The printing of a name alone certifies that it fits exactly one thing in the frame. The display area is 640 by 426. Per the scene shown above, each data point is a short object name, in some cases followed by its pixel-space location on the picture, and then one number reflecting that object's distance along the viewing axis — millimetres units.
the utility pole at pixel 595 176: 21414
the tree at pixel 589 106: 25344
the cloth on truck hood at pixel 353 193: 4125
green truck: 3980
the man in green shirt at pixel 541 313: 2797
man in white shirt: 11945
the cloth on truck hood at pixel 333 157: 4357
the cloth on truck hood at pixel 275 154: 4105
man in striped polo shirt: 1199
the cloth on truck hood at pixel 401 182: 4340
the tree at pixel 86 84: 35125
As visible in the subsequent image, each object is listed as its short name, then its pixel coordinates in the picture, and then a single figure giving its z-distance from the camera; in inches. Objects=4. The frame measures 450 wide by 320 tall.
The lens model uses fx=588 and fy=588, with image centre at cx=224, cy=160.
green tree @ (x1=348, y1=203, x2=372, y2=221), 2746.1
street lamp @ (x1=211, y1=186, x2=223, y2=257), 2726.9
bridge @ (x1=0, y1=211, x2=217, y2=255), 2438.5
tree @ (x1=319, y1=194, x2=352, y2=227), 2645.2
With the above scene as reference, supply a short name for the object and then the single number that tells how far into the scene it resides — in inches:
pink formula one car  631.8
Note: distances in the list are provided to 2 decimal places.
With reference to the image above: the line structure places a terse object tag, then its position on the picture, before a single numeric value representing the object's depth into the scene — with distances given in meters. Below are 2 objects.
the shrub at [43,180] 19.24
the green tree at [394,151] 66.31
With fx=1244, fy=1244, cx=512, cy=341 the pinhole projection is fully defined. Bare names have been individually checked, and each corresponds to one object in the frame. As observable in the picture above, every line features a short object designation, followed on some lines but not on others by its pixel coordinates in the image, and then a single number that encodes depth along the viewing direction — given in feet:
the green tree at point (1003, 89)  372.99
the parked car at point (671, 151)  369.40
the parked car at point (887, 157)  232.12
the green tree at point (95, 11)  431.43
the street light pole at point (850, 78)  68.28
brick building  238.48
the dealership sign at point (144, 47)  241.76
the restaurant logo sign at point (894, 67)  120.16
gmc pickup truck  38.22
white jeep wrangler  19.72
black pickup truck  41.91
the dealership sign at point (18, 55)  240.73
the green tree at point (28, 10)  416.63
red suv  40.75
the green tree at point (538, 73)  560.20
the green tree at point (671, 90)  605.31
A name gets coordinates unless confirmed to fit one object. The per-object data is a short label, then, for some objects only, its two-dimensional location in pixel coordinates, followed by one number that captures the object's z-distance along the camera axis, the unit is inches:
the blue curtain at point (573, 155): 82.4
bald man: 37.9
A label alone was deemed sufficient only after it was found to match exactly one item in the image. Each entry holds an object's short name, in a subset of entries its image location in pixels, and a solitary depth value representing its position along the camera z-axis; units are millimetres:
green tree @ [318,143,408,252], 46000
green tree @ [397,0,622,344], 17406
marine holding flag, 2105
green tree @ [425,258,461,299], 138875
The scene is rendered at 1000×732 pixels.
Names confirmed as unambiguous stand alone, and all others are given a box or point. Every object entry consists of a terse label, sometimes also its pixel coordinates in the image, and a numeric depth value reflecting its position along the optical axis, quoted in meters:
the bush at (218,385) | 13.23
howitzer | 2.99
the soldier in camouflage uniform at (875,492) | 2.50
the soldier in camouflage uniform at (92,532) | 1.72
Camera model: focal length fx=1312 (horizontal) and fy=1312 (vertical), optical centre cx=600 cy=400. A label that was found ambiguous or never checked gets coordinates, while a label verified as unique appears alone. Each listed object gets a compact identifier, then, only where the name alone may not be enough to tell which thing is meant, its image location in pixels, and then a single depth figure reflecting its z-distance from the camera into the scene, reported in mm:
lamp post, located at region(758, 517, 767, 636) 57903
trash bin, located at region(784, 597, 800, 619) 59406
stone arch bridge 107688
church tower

Assignment: Copy out only the lines of the records above from the one with "gmc pickup truck" through the one with "The scene is rendered at 1000×732 pixels.", exactly as they stand, both included.

Answer box:
gmc pickup truck  38.22
white jeep wrangler  19.72
black pickup truck  41.91
the dealership sign at point (18, 55)  240.73
the green tree at point (28, 10)  416.63
red suv  40.75
the green tree at point (538, 73)  560.20
the green tree at point (671, 90)  605.31
A name gets coordinates unless confirmed to fit one object. The per-object data is a short label, then, for some objects only, its two-dimensional location in pixel coordinates, followed by one number that captures the object's z-distance along the camera axis, the unit is inches:
the blue curtain at point (573, 155): 82.4
bald man: 37.9
A label alone was deemed sufficient only after it was found to match exactly one item in the image. Each entry holds an object's short name, in a subset of entries its image location in pixels, and a solitary depth value representing its position along the camera z-axis; units are millimetres:
green tree @ [318,143,408,252], 46000
green tree @ [397,0,622,344], 17406
marine holding flag, 2105
green tree @ [425,258,461,299], 138875
The scene is rendered at 1000×732 pixels.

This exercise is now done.